Now, Trump says he’s willing to “risk” the rights of Americans in order to keep those spying powers intact.
“I am willing to risk the giving up of my Rights and Privileges as a Citizen for our Great Military and Country!” he wrote. “We need to stick together when this Bill comes before the House Rules Committee today to keep it CLEAN!”
The context here is the April 20 deadline for reauthorizing Section 702. As Reason‘s Joe Lancaster detailed a few weeks ago, that deadline provides opportunities for members of Congress to demand changes to how FISA works.
Rep. Thomas Massie (R–Ky.), for example, tried to offer amendments that would, among other things, require law enforcement agencies to obtain a warrant before trolling through communication records that end up in the FISA database. On the other side of the aisle, the Congressional Progressive Caucus has vowed to vote against a “clean” reauthorization.
But Trump no longer wants to “KILL FISA.” In fact, he doesn’t even want to see any basic reforms that might better protect Americans from unlawful surveillance.

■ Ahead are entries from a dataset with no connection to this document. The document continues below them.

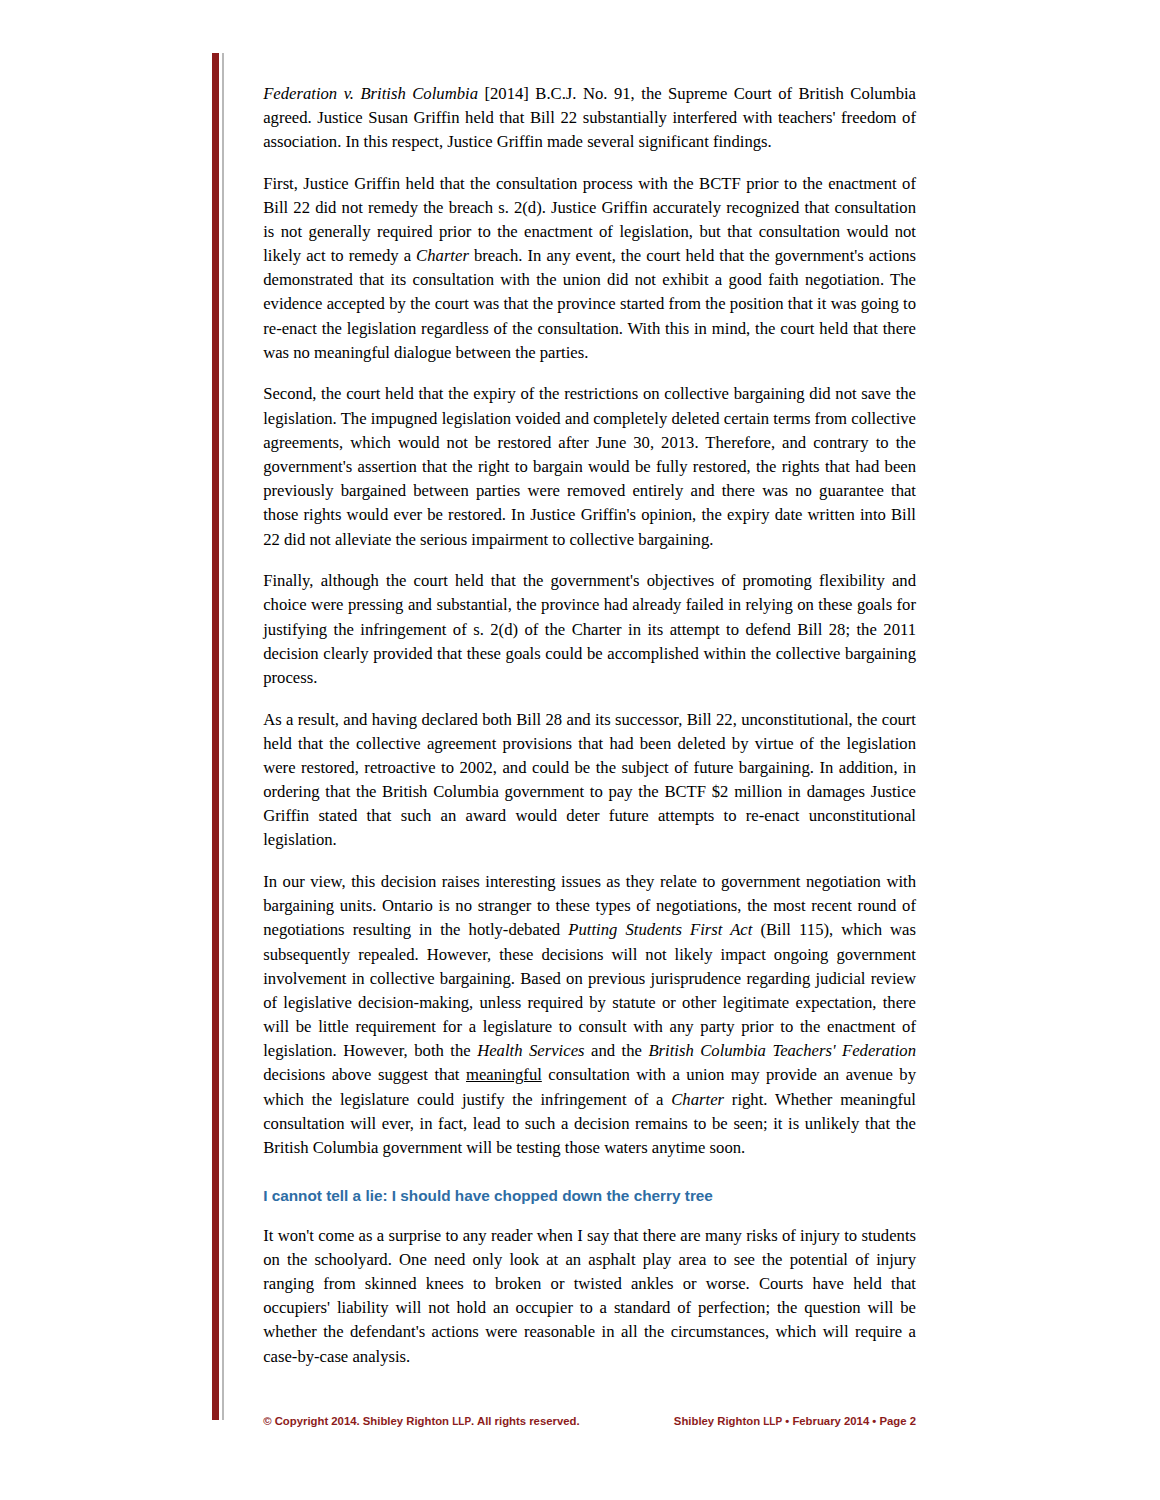Federation v. British Columbia [2014] B.C.J. No. 91, the Supreme Court of British Columbia agreed. Justice Susan Griffin held that Bill 22 substantially interfered with teachers' freedom of association. In this respect, Justice Griffin made several significant findings.
First, Justice Griffin held that the consultation process with the BCTF prior to the enactment of Bill 22 did not remedy the breach s. 2(d). Justice Griffin accurately recognized that consultation is not generally required prior to the enactment of legislation, but that consultation would not likely act to remedy a Charter breach. In any event, the court held that the government's actions demonstrated that its consultation with the union did not exhibit a good faith negotiation. The evidence accepted by the court was that the province started from the position that it was going to re-enact the legislation regardless of the consultation. With this in mind, the court held that there was no meaningful dialogue between the parties.
Second, the court held that the expiry of the restrictions on collective bargaining did not save the legislation. The impugned legislation voided and completely deleted certain terms from collective agreements, which would not be restored after June 30, 2013. Therefore, and contrary to the government's assertion that the right to bargain would be fully restored, the rights that had been previously bargained between parties were removed entirely and there was no guarantee that those rights would ever be restored. In Justice Griffin's opinion, the expiry date written into Bill 22 did not alleviate the serious impairment to collective bargaining.
Finally, although the court held that the government's objectives of promoting flexibility and choice were pressing and substantial, the province had already failed in relying on these goals for justifying the infringement of s. 2(d) of the Charter in its attempt to defend Bill 28; the 2011 decision clearly provided that these goals could be accomplished within the collective bargaining process.
As a result, and having declared both Bill 28 and its successor, Bill 22, unconstitutional, the court held that the collective agreement provisions that had been deleted by virtue of the legislation were restored, retroactive to 2002, and could be the subject of future bargaining. In addition, in ordering that the British Columbia government to pay the BCTF $2 million in damages Justice Griffin stated that such an award would deter future attempts to re-enact unconstitutional legislation.
In our view, this decision raises interesting issues as they relate to government negotiation with bargaining units. Ontario is no stranger to these types of negotiations, the most recent round of negotiations resulting in the hotly-debated Putting Students First Act (Bill 115), which was subsequently repealed. However, these decisions will not likely impact ongoing government involvement in collective bargaining. Based on previous jurisprudence regarding judicial review of legislative decision-making, unless required by statute or other legitimate expectation, there will be little requirement for a legislature to consult with any party prior to the enactment of legislation. However, both the Health Services and the British Columbia Teachers' Federation decisions above suggest that meaningful consultation with a union may provide an avenue by which the legislature could justify the infringement of a Charter right. Whether meaningful consultation will ever, in fact, lead to such a decision remains to be seen; it is unlikely that the British Columbia government will be testing those waters anytime soon.
I cannot tell a lie: I should have chopped down the cherry tree
It won't come as a surprise to any reader when I say that there are many risks of injury to students on the schoolyard. One need only look at an asphalt play area to see the potential of injury ranging from skinned knees to broken or twisted ankles or worse. Courts have held that occupiers' liability will not hold an occupier to a standard of perfection; the question will be whether the defendant's actions were reasonable in all the circumstances, which will require a case-by-case analysis.
© Copyright 2014. Shibley Righton LLP. All rights reserved.
Shibley Righton LLP • February 2014 • Page 2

That happens a lot, as I’ve written before. In 2021, for example, the FBI used its FISA powers to run more than 3.3 million queries through the Section 702 database. A Foreign Intelligence Surveillance Court report unsealed in 2023 showed that the FBI improperly used its warrantless search powers more than 278,000 times during 2021—targeting “crime victims, January 6th riot suspects, people arrested at a protest in the wake of the police killing of George Floyd in 2020,” and donors to congressional candidates.
The 2024 reauthorization implemented some reforms that limit how broadly the FBI and other law enforcement agencies can use the records in the FISA database. Despite that, The New York Times reported this month that federal law enforcement agencies have been using a new “filtering” process to search records without properly logging those queries.
That’s proof that more guardrails are needed, civil liberties groups say.
“This warrantless surveillance system is broken, and extending it absent reforms would be an abdication of the fundamental responsibility to protect Americans’ privacy,” Jake Laperruque, deputy director of the security and surveillance project at the Center for Democracy and Technology, said in a statement to Reason. “The answer for fixing the problems and endless abuse of queries is simple: If you want to query an American’s private messages, get a warrant. It’s time Congress enacted a warrant rule and closed this backdoor search loophole.”
It sure would be nice if Trump, who was once a prominent target of these surveillance powers, were willing to advocate for changes. Alas, now that those powers are ones he gets to wield, there is no need for consistency or principles.